━━━━━ EXTRACTED INFORMATION ━━━━━

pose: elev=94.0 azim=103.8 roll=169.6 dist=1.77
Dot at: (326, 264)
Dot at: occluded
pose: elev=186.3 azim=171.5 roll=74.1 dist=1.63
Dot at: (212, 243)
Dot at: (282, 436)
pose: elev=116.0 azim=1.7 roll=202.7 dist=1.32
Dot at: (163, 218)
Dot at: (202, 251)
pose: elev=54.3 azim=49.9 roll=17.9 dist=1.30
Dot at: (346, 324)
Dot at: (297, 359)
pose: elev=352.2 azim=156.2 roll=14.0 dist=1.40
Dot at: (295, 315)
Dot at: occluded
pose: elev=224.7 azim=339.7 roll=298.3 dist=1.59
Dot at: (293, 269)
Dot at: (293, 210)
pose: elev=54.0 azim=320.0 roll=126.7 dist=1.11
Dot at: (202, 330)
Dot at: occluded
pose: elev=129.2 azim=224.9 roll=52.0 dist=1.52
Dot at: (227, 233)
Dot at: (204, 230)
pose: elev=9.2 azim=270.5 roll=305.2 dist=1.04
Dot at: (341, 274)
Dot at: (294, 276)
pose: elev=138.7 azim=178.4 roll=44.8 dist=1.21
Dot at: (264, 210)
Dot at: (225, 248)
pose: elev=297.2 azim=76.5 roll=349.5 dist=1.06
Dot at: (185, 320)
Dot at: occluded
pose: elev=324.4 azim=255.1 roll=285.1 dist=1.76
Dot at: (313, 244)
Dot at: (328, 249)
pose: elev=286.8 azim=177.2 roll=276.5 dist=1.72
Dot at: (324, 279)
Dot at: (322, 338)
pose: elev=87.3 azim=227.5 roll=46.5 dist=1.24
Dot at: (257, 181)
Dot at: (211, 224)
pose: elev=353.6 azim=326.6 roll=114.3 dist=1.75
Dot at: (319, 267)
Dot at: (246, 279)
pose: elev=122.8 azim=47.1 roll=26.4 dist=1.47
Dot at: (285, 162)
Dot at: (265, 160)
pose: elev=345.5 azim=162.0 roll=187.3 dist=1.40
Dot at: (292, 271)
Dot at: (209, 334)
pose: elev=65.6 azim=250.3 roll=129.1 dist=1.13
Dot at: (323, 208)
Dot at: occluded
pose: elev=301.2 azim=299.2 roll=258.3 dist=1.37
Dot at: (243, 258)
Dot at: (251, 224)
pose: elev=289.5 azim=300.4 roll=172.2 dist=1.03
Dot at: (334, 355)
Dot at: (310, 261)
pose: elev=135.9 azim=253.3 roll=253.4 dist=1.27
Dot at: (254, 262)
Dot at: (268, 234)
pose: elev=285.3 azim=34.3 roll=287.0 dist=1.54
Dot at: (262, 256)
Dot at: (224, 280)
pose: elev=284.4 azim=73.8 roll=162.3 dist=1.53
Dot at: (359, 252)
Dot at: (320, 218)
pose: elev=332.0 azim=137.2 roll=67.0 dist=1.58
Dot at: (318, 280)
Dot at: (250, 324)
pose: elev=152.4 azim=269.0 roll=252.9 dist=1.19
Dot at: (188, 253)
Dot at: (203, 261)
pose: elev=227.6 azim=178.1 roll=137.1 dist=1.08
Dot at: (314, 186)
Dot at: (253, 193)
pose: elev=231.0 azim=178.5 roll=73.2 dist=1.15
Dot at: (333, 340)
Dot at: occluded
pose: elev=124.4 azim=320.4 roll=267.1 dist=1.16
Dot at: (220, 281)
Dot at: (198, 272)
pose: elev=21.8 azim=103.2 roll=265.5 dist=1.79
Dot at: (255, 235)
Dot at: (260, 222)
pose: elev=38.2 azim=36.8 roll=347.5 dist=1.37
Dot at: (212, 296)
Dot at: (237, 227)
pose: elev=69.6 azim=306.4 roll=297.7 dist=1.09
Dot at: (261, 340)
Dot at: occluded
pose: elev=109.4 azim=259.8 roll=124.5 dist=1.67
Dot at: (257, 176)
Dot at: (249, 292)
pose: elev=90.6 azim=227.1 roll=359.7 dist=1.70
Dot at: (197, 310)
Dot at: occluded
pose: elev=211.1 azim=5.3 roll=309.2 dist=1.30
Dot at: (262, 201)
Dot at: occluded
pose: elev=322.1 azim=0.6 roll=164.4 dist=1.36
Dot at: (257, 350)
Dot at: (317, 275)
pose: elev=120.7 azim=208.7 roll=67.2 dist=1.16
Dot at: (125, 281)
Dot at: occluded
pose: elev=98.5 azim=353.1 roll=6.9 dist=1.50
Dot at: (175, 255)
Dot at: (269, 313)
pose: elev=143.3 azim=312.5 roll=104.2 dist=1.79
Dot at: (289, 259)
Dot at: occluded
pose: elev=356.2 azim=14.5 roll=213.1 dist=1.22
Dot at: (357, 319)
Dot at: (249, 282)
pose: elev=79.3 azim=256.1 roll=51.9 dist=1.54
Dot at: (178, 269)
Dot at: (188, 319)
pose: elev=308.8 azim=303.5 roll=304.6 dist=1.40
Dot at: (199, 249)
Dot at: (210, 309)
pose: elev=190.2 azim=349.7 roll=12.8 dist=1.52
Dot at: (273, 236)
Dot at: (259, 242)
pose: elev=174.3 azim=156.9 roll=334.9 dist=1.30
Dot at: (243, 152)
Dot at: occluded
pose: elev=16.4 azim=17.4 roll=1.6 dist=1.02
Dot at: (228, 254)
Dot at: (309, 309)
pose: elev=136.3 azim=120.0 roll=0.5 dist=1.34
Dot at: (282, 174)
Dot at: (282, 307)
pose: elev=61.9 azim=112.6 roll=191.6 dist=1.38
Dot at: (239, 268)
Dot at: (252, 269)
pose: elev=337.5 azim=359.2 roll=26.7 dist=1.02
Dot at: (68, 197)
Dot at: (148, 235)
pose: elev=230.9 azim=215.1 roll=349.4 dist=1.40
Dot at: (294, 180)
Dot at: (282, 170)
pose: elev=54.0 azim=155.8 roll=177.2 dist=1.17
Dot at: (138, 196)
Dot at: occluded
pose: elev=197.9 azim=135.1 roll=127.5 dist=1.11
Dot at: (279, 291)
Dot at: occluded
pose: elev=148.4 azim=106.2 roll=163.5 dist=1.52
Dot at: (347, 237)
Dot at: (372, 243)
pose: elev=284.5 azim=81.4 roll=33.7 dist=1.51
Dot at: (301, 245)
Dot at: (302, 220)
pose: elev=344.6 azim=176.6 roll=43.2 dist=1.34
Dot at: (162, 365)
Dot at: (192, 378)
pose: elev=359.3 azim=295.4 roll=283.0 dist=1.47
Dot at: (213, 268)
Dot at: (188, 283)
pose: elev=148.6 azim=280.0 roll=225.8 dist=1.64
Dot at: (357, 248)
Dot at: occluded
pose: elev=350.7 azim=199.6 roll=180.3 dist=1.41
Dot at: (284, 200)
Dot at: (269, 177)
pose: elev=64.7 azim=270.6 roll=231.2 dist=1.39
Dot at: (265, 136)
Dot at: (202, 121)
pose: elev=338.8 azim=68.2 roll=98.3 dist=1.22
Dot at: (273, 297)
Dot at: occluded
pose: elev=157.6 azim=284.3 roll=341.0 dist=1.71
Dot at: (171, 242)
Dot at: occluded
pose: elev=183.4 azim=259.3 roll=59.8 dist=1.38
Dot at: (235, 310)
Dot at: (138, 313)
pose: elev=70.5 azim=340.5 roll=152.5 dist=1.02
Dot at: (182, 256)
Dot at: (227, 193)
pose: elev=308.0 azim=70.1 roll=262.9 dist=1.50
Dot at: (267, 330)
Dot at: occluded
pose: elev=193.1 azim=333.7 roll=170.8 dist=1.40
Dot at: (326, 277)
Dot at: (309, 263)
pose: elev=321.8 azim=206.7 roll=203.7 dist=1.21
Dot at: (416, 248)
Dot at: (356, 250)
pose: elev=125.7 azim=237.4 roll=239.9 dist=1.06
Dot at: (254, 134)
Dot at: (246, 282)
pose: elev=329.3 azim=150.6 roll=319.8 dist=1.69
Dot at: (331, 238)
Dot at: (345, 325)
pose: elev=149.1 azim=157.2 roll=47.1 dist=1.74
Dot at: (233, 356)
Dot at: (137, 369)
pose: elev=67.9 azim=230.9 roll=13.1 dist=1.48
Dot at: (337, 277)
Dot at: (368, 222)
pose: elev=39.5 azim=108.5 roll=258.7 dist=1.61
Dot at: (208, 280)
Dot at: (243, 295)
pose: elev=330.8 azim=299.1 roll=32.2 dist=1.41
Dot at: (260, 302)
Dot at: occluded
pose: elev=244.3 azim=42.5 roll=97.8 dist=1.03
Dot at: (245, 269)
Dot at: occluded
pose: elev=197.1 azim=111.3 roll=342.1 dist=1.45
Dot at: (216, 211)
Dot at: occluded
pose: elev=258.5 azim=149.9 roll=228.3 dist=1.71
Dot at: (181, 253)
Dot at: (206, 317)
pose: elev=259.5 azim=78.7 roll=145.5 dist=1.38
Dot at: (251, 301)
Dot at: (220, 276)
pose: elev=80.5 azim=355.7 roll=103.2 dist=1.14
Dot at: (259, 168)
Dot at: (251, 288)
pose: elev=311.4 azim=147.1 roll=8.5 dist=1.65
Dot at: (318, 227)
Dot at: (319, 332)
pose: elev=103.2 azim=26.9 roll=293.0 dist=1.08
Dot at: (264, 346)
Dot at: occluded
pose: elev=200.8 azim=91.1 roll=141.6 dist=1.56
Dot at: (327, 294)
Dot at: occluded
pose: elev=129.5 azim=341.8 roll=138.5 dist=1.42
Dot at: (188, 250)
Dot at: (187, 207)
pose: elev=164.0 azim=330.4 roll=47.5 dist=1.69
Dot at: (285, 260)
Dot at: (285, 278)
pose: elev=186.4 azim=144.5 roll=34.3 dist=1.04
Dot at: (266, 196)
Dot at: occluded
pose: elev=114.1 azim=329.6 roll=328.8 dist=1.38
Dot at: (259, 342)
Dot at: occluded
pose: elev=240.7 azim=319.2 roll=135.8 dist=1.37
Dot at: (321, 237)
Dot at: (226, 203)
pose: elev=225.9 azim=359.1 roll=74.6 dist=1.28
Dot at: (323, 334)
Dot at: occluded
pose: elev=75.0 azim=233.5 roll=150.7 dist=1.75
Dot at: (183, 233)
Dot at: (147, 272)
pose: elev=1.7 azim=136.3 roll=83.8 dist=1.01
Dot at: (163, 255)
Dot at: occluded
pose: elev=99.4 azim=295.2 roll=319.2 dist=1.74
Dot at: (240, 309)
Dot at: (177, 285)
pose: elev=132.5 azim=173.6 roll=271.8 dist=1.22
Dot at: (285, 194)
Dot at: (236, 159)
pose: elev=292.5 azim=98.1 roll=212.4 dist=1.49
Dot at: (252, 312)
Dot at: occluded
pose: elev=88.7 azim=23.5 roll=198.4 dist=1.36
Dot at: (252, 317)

━━━━━

▶ EXERCISE AIM:
Could you reproduce the records word for word, starting at the line containing "pose: elev=88.7 azim=23.5" and ending at the final line of the records?

▶ REPLY TO THE EXERCISE:
pose: elev=88.7 azim=23.5 roll=198.4 dist=1.36
Dot at: (252, 317)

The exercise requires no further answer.